Sure, the behavior you want is simple, but the problem is that getting optimized, inlined code to give you that simple behavior is very hard. It's a kind of multitasking problem, and anyone who's tried to write multiprocessor code knows that you have to consider every combination of states.
In fact I have my doubts that Strongtalk can preserve the symantics you're asking for if it does global optimization and scheduling beyond simple inlining.
Imagine that you're inside of a loop that's has an inlined function. The unoptimized loop would have called "baz" but now its just a loop that intertwines "baz" code with whatever other code runs in that loop, maybe it's even unrolled the loop by 4 and interwined 4 instances of "baz". In that case you're basically screwed if you have to simulate changing "baz" on an index that isn't a multiple of 4.
You'd get similar problems if you inlined up more than one level. And I haven't even taken the time to think about what happens to code and data that were folded, partially executed in compilation and optimized out of existence if you have to change some level in the inlined code...
If the code was changed by another thread, then you can just pretend that the other thread waited until a safer time, but if code in one thread modifies itself at just the wrong point, then you can't use the trick of slipping time between threads, so the the compiler has to be completely correct in detecting that possibility and preventing the wrong optimization. I hope that's possible.
Even if you don't have that sort of aggressive optimization, mere inlining makes the situation awfully complicated. You have to take a stack frame for a single function (that has inlines inside of it) and turn it into nested stack frames for each of the functions inlined at the current program counter position.
And that's on top of the complications that every smalltalk has, like the need to keep obsolete code around until all of the callers have counted out.
No doubt Mr. Griswald is infinitely more familiar with these problems than I am and can correct my misconceptions.
> > As I was going to say in my response to Dave, I think the optimal > > answer for > > Ruby isn't an object table or extra indirection for all variables, but > > rather a system that recognizes that mutating classes is relatively > > rare:
> > 1. the ability to mutate all instances during a stop-the-world > > collect and > > compact later on. This collect would also have to mark effected stack > > frames for deoptimization.
> Yeah, you'd want mutation of the instances to be uninterruptible, but > it needn't be tied to garbage collection. Some Smalltalks have a > primitive to do mass becomes, but even if Strongtalk doesn't, I'm > sure you could do #valueUninterruptibly, or something similar.
> Again, I don't see why you'd have to deoptimize stacks. Ruby doesn't > have a way of specifying the internal layout of an object, so you > could always add instvars to the end of of the object. This would > mean that existing stacks needn't be deoptimized.
> > 2. a stopgap where all objects have a free pointer or two in order > > to hold > > possible additions to the class until such time as a stop and > > collect can > > change the definition.
> I don't see why this has to be so complicated. Why not just do > something like this:
> 1. A method is compiled that references an instance variable not yet > present in the class.
----
• Problems and tasks:
**1.** In the forum post on inlining and changing code, by how much does the example imagine the loop being unrolled?
**2.** Reproduce the stretch of the records from their start through the line that contains "کد محصول : Humidor", leaving out the pictures.
----
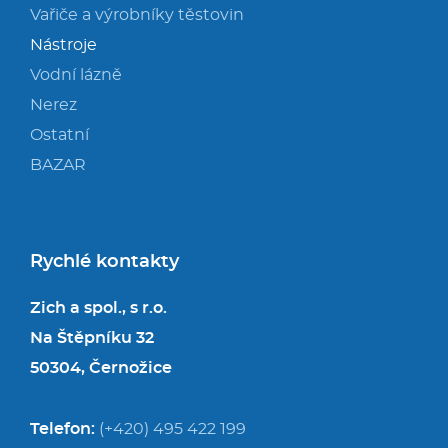
Vařiče a výrobníky těstovin
Nástroje
Vodní lázně
Nerez
Ostatní
BAZAR
Rychlé kontakty
Zich a spol., s r.o.
Na Štěpníku 32
50304, Černožice
Telefon:
(+420) 495 422 199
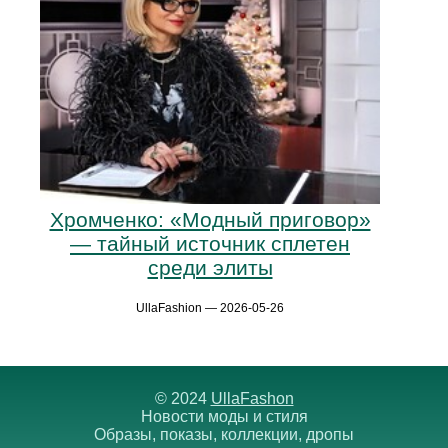
Хромченко: «Модный приговор»
— тайный источник сплетен
среди элиты
UllaFashion — 2026-05-26
© 2024
UllaFashon
Новости моды и стиля
Образы, показы, коллекции, дропы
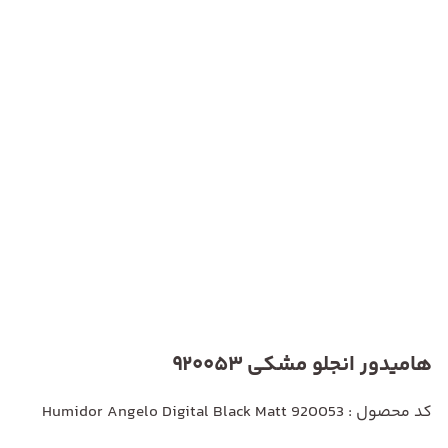
هامیدور انجلو مشکی 920053
کد محصول : Humidor Angelo Digital Black Matt 920053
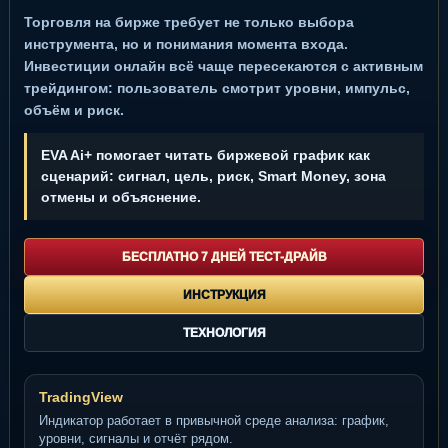
Торговля на бирже требует не только выбора
инструмента, но и понимания момента входа.
Инвестиции онлайн всё чаще пересекаются с активным
трейдингом: пользователь смотрит уровни, импульс,
объём и риск.
EVA Ai+ помогает читать биржевой график как
сценарий: сигнал, цель, риск, Smart Money, зона
отмены и объяснение.
БЕСПЛАТНО 7 ДНЕЙ ТЕСТ-ДРАЙВ
ИНСТРУКЦИЯ
ТЕХНОЛОГИЯ
TradingView
Индикатор работает в привычной среде анализа: график,
уровни, сигналы и отчёт рядом.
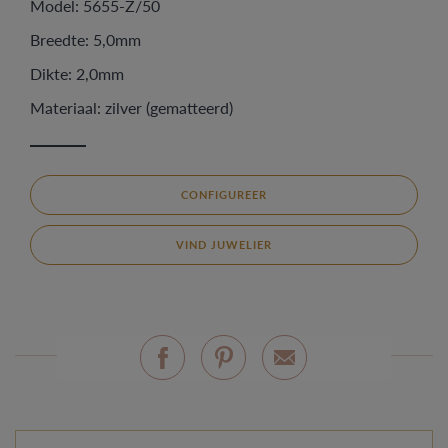
Model: 5655-Z/50
Breedte: 5,0mm
Dikte: 2,0mm
Materiaal: zilver (gematteerd)
CONFIGUREER
VIND JUWELIER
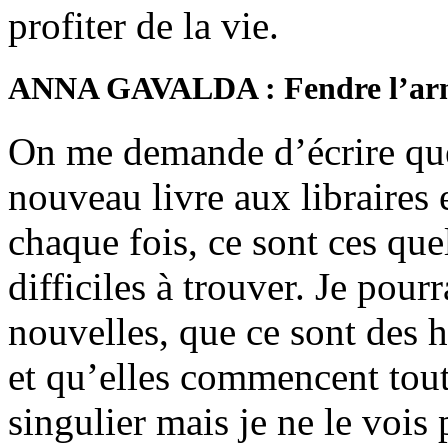
profiter de la vie.
ANNA GAVALDA : Fendre l’ar
On me demande d’écrire qu
nouveau livre aux libraires 
chaque fois, ce sont ces que
difficiles à trouver. Je pour
nouvelles, que ce sont des hi
et qu’elles commencent tout
singulier mais je ne le vois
----
• Responses to the tasks:
**1.** By 4.

**2.**
Vařiče a výrobníky těstovin
Nástroje
Vodní lázně
Nerez
Ostatní
BAZAR
Rychlé kontakty
Zich a spol., s r.o.
Na Štěpníku 32
50304, Černožice
Telefon:
(+420) 495 422 199
Хромченко: «Модный приговор»
— тайный источник сплетен
среди элиты
UllaFashion — 2026-05-26
© 2024
UllaFashon
Новости моды и стиля
Образы, показы, коллекции, дропы
هامیدور انجلو مشکی 920053
کد محصول : Humidor Angelo Digital Black Matt 920053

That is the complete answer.